The best rule of thumb for these running backs is to select one injury away backups with a preference towards those with a history of production or high draft pedigree along with those in good offenses.
Outside of rookies who have unclear roles at this point in the offseason, my favorite backups this year are Latavius Murray, Alexander Mattison, Tony Pollard, Duke Johnson Jr, Chase Edmonds, Ryquell Armstead, and Giovani Bernard. Kareem Hunt, Damien Williams, and Tevin Coleman are what I call one-injury away plus type options, as they can have stand-alone flex viability in a committee on top of one-injury-away appeal.
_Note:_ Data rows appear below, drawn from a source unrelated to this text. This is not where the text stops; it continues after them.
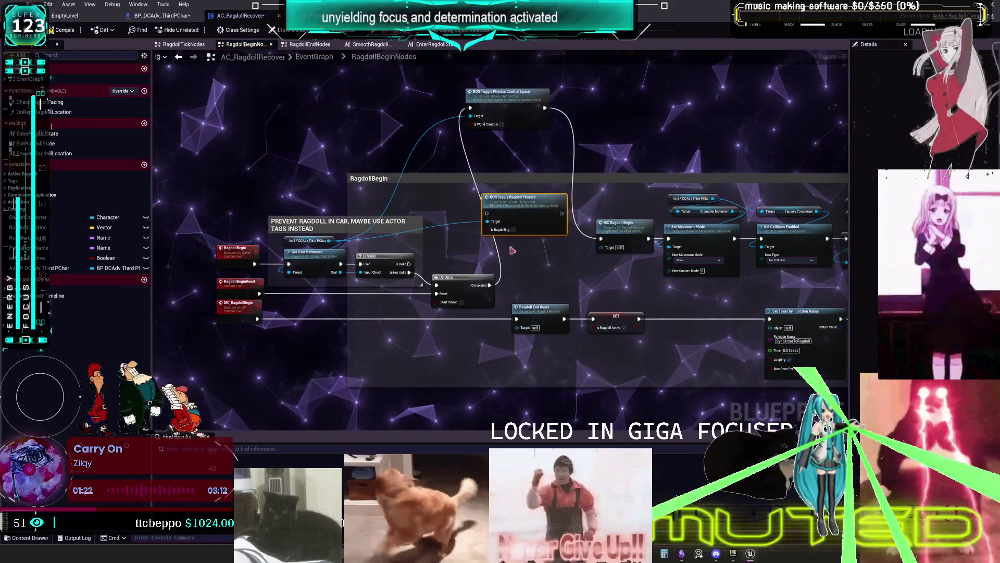
Step: Delete the ROS Toggle Physics Control Space node and wire ROSToggle Ragdoll Physics into MC Ragdoll Begin
double_click(534, 223)
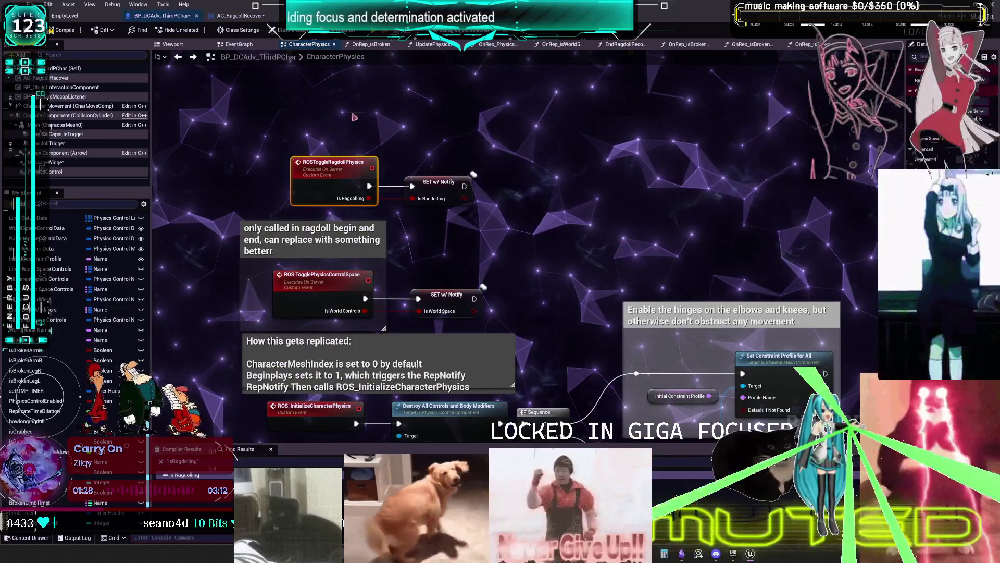
key("alt+Left")
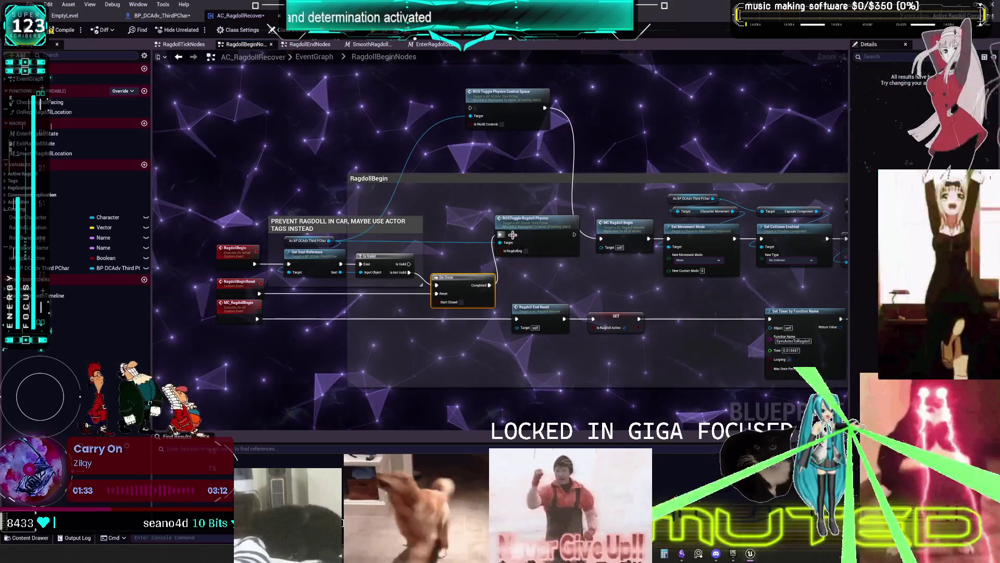
left_click(508, 93)
key("Delete")
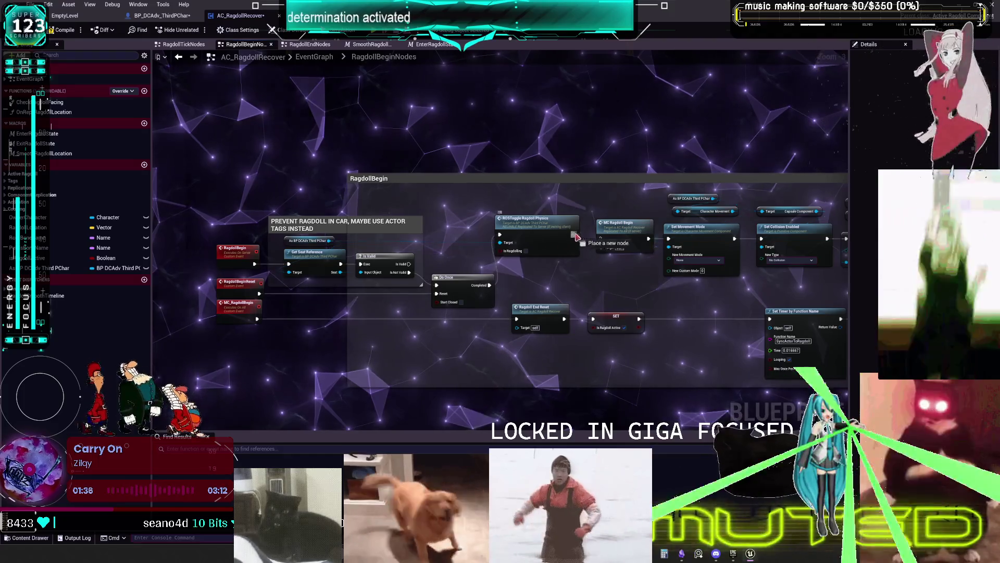
left_click_drag(548, 219, 561, 222)
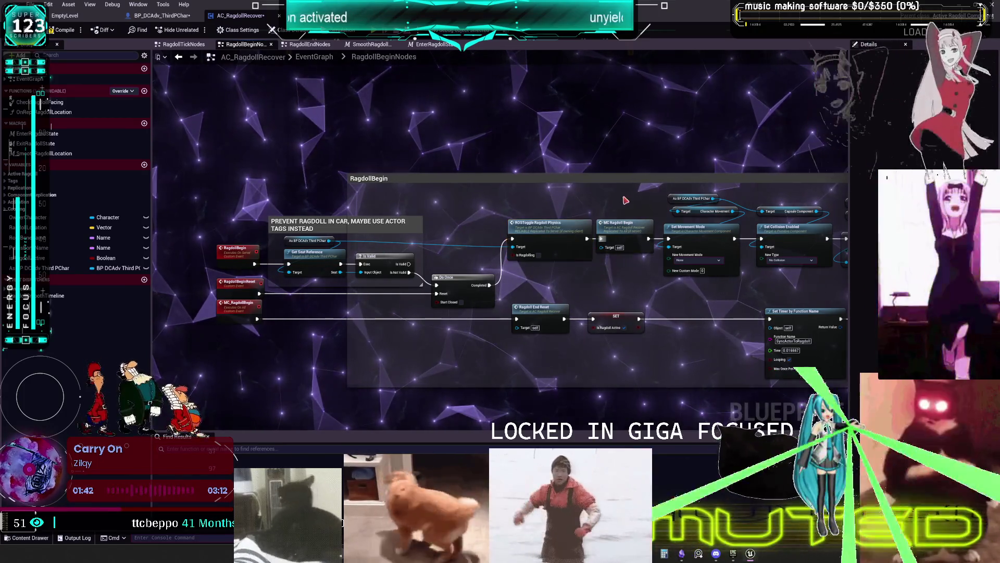
left_click_drag(619, 201, 380, 189)
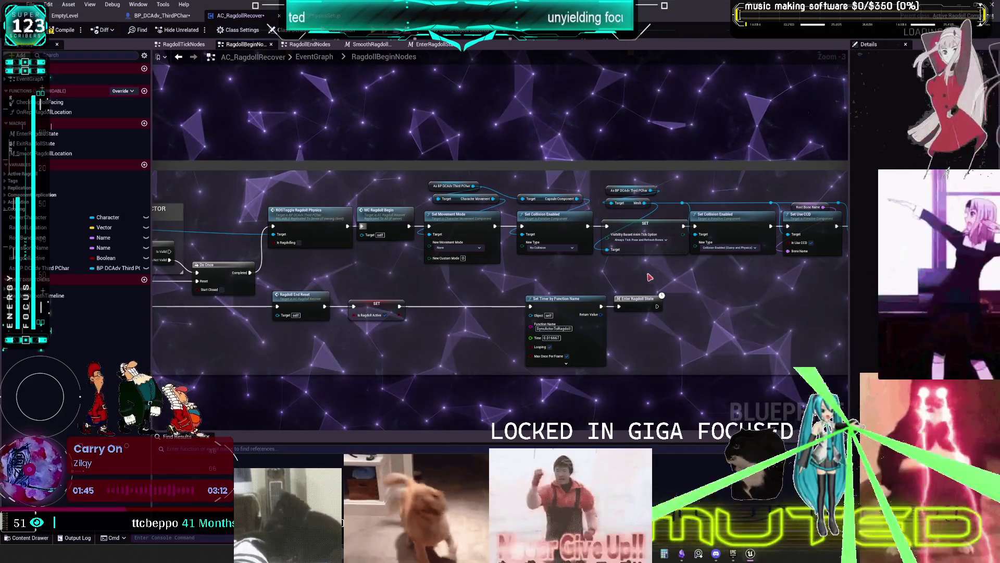
left_click_drag(647, 275, 454, 267)
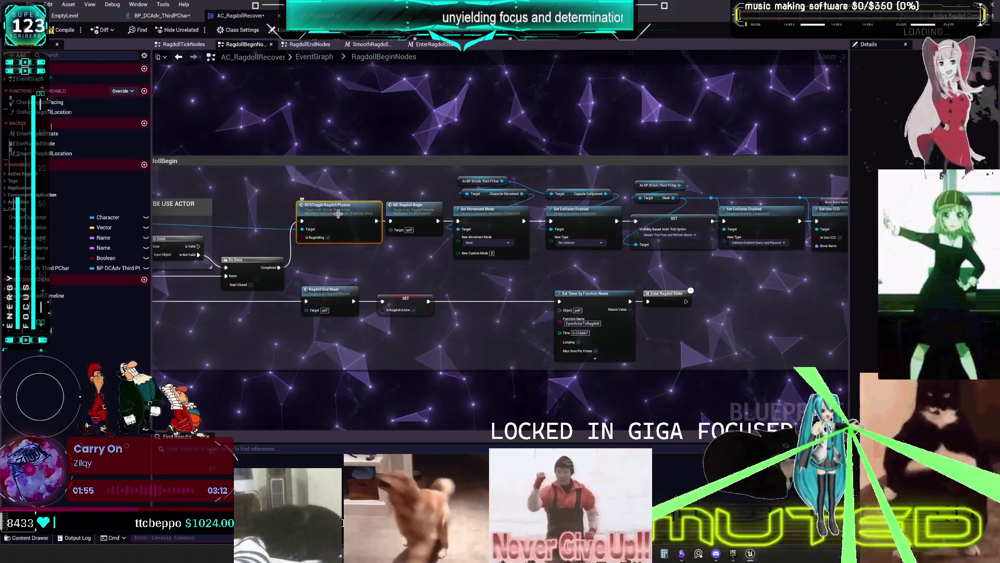
left_click_drag(334, 219, 518, 186)
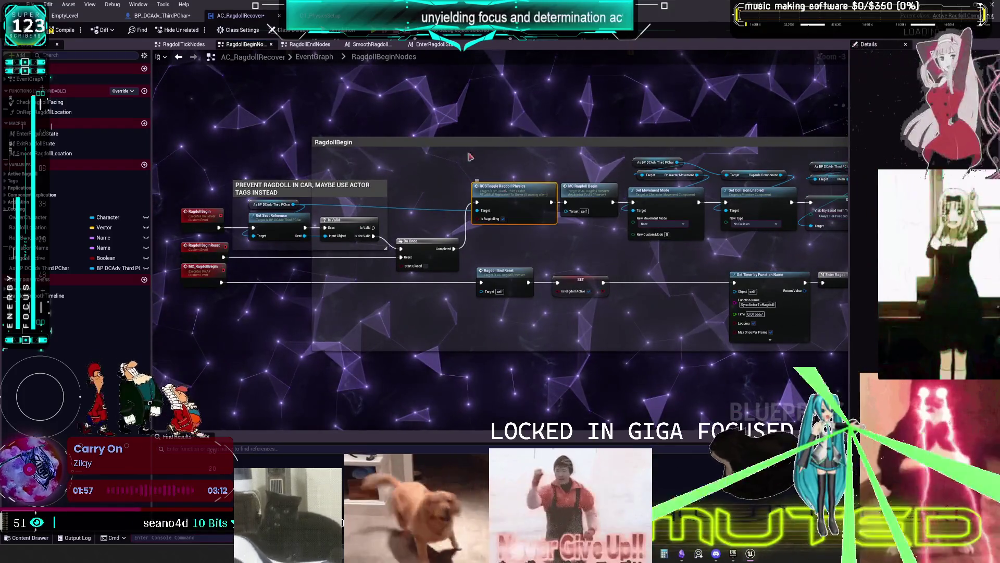
left_click(310, 45)
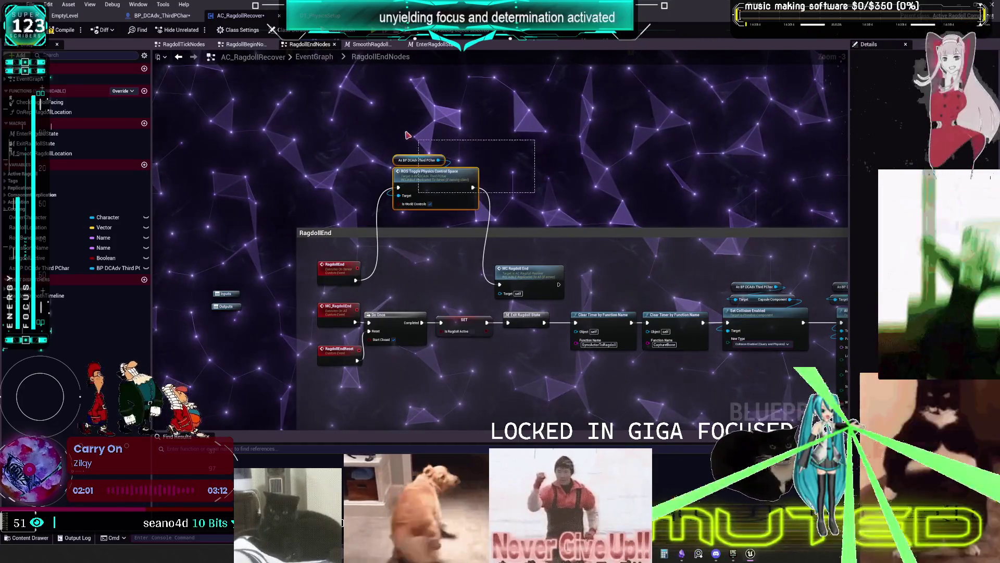
Step: In RagdollEnd, replace ROS Toggle Physics Control Space with a pasted ROSToggle Ragdoll Physics call targeting the character reference
left_click_drag(408, 136, 425, 148)
key("ctrl+v")
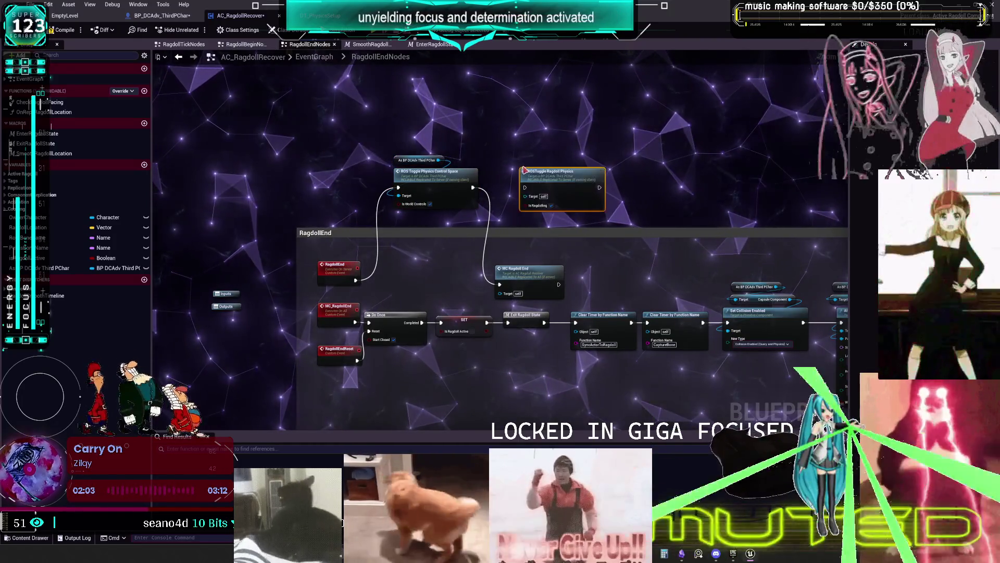
mouse_move(356, 280)
left_mouse_down()
mouse_move(447, 241)
mouse_move(527, 189)
mouse_move(429, 255)
mouse_move(427, 272)
left_mouse_up()
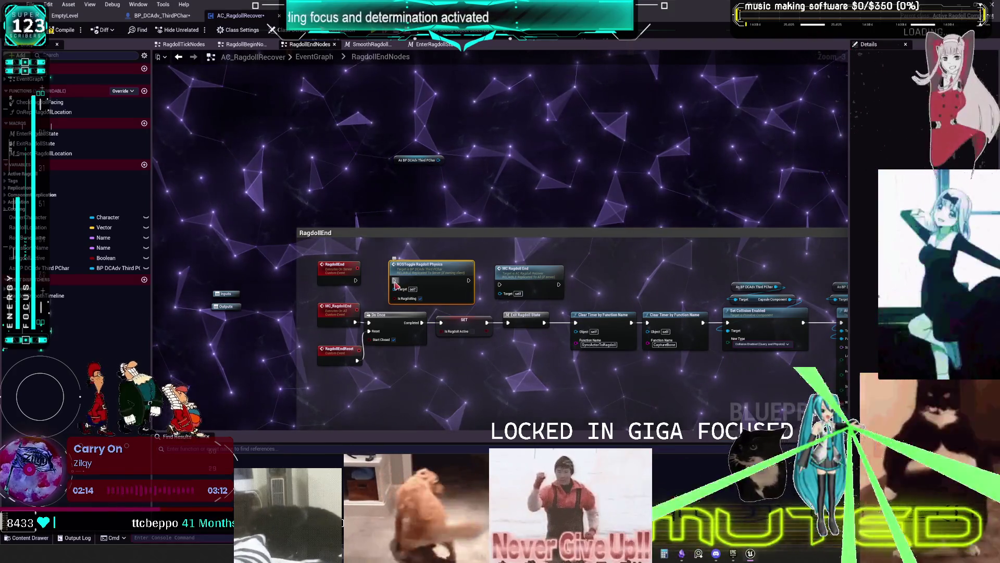
mouse_move(356, 280)
left_mouse_down()
mouse_move(397, 283)
mouse_move(498, 174)
mouse_move(501, 188)
mouse_move(496, 180)
left_mouse_up()
mouse_move(418, 160)
left_mouse_down()
mouse_move(517, 142)
mouse_move(495, 164)
left_mouse_up()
In deeper leagues, Dion Lewis and Carlos Hyde are cheap options for one injury away opportunities.
The problem with running backs is we have so many variations of players who can get us fantasy points from three-down backs, third-down backs, committee backs, and so many other variations. The clear backup as outlined is not expected to get any kind of role except relieving the starter. There are many clear backups that are talented enough to be very useful in the event of an injury or an ineffective starter.
My Top 5, in no particular order.
- Chase Edmonds demands his name be heard.
- Tony Pollard demonstrated enough in his rookie season that he will be more than just a fill-in.
- A.J. Dillon is auditioning for the 2021 starting role once the Packers move on from Aaron Jones.
- Alexander Mattison is in a similar situation to Pollard but has a higher injury risk ahead of him.
- Damien Harris is a good choice, but his lack of use in his rookie season has me concerned.